Never in a million years will I ever get those two cats back into a cat carrier. I believe they are scarred for life.
However, I do believe they have forgiven me. They love the Bulgarian life. To show their appreciation we have been brought field mice,
lizards and even a rat. Dave has learnt that attacking a tortoise is pointless and knows to avoid chickens. In summer, we only see them at
food time, especially when we have a bbq, sleeping out in the derelict building next door. However winter is another story. They love nothing more
than to sleep under the wood burner (who can blame them when temp reaches -15).
So points to consider if thinking of taking pets to Bulgaria:
- Cost: ok so we did not get stopped once during the journey. I think the passports are only needed if you plan to bring them back to the UK – ain’t going to happen to Dave and Alan. Microchips are a waste of time. Microchipping has not reached rural Bulgaria. Also, if you do intend on bringing them back consider the hassle of having to get a rabies test done 6 months before you intend on coming back.

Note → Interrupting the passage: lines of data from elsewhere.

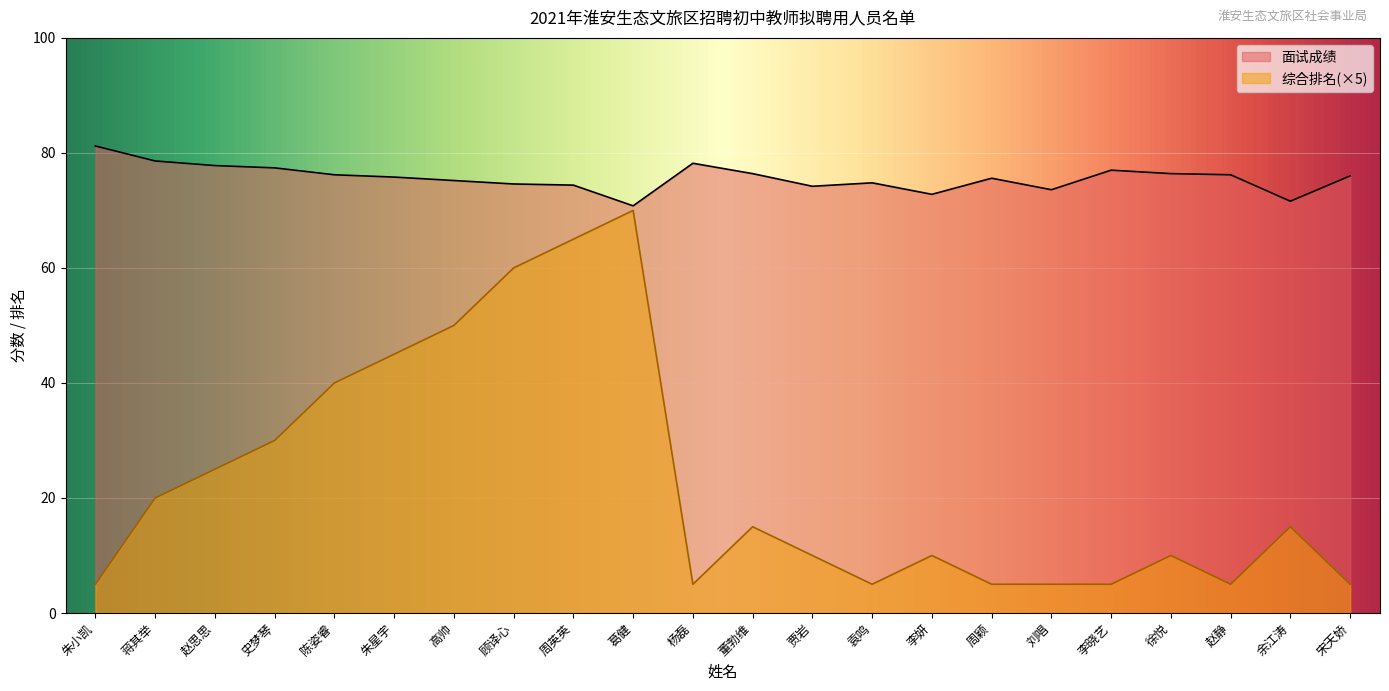

Reading left to right, what are all the values shown in this chart?

面试成绩: 朱小凯=81.2	蒋其举=78.6	赵思思=77.8	史梦琴=77.4	陈姿睿=76.2	朱星宇=75.8	高帅=75.2	顾译心=74.6	周英英=74.4	葛健=70.8	杨磊=78.2	董勃维=76.4	贾岩=74.2	袁鸣=74.8	李妍=72.8	周颖=75.6	刘唱=73.6	李晓艺=77.0	徐悦=76.4	赵静=76.2	余江涛=71.6	宋天娇=76.0
综合排名: 朱小凯=5.0	蒋其举=20.0	赵思思=25.0	史梦琴=30.0	陈姿睿=40.0	朱星宇=45.0	高帅=50.0	顾译心=60.0	周英英=65.0	葛健=70.0	杨磊=5.0	董勃维=15.0	贾岩=10.0	袁鸣=5.0	李妍=10.0	周颖=5.0	刘唱=5.0	李晓艺=5.0	徐悦=10.0	赵静=5.0	余江涛=15.0	宋天娇=5.0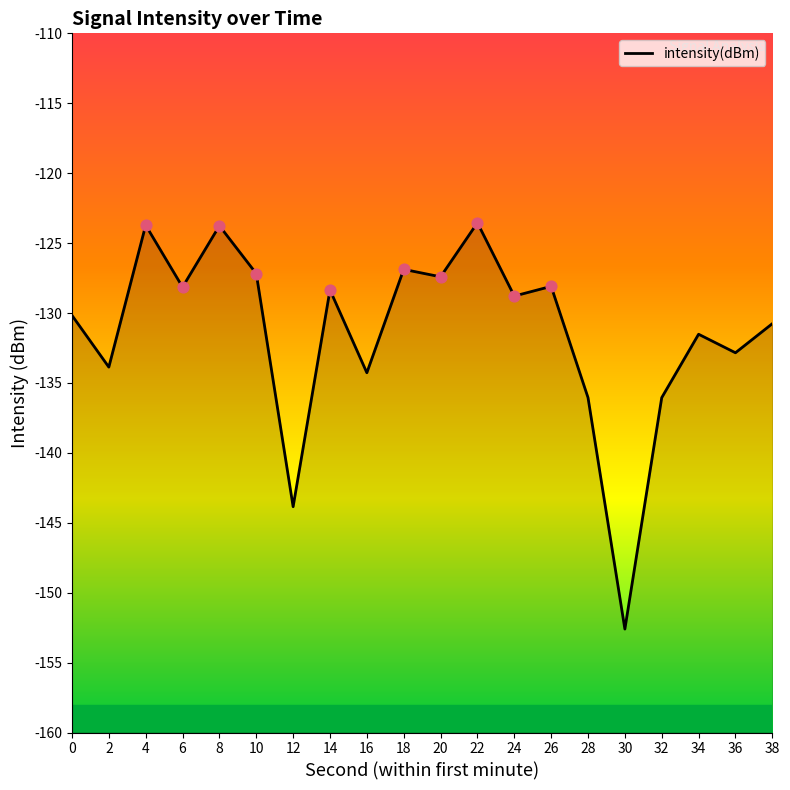

Between 20 and 10, which is larger?

10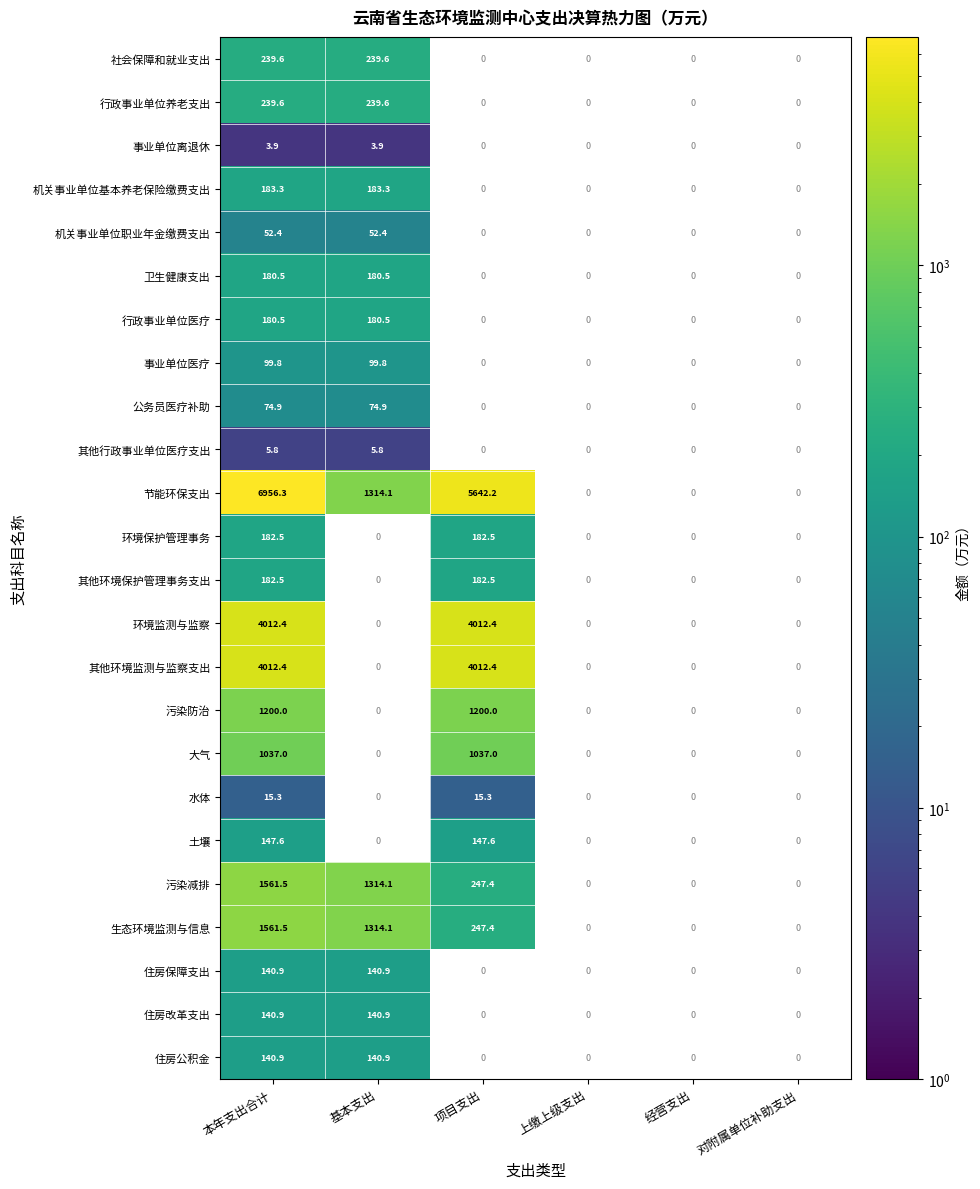

The 环境保护管理事务 series shows 182.5 at 本年支出合计. True or false?

True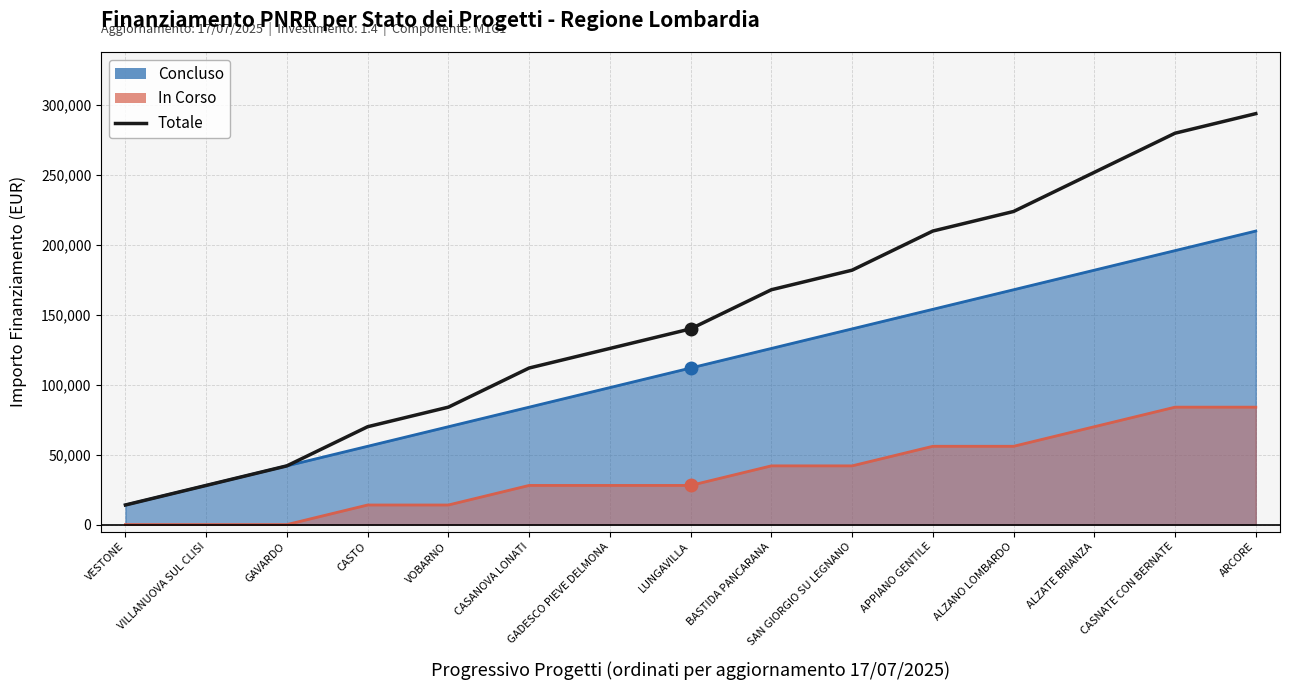

Reading right to left, transcribe all the data shown in this chart.

294000	280000	252000	224000	210000	182000	168000	140000	126000	112000	84000	70000	42000	28000	14000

- Cat food: another source of amusement to the locals is that we buy cat food for our very spoilt cats. Local cats survive on the scraps. Cat food is therefore quite expensive.
- Vets: The vets in rural Bulgaria specialise in cows, sheep and goats. I should imagine that working on cats would require working from a textbook.
- Girl cats: See above – Vets. I would therefore recommend that you get your female cat done before you come over otherwise one cat could become a lot more. There are a lot of stray cats and basic instinct is basic instinct at the end of the day.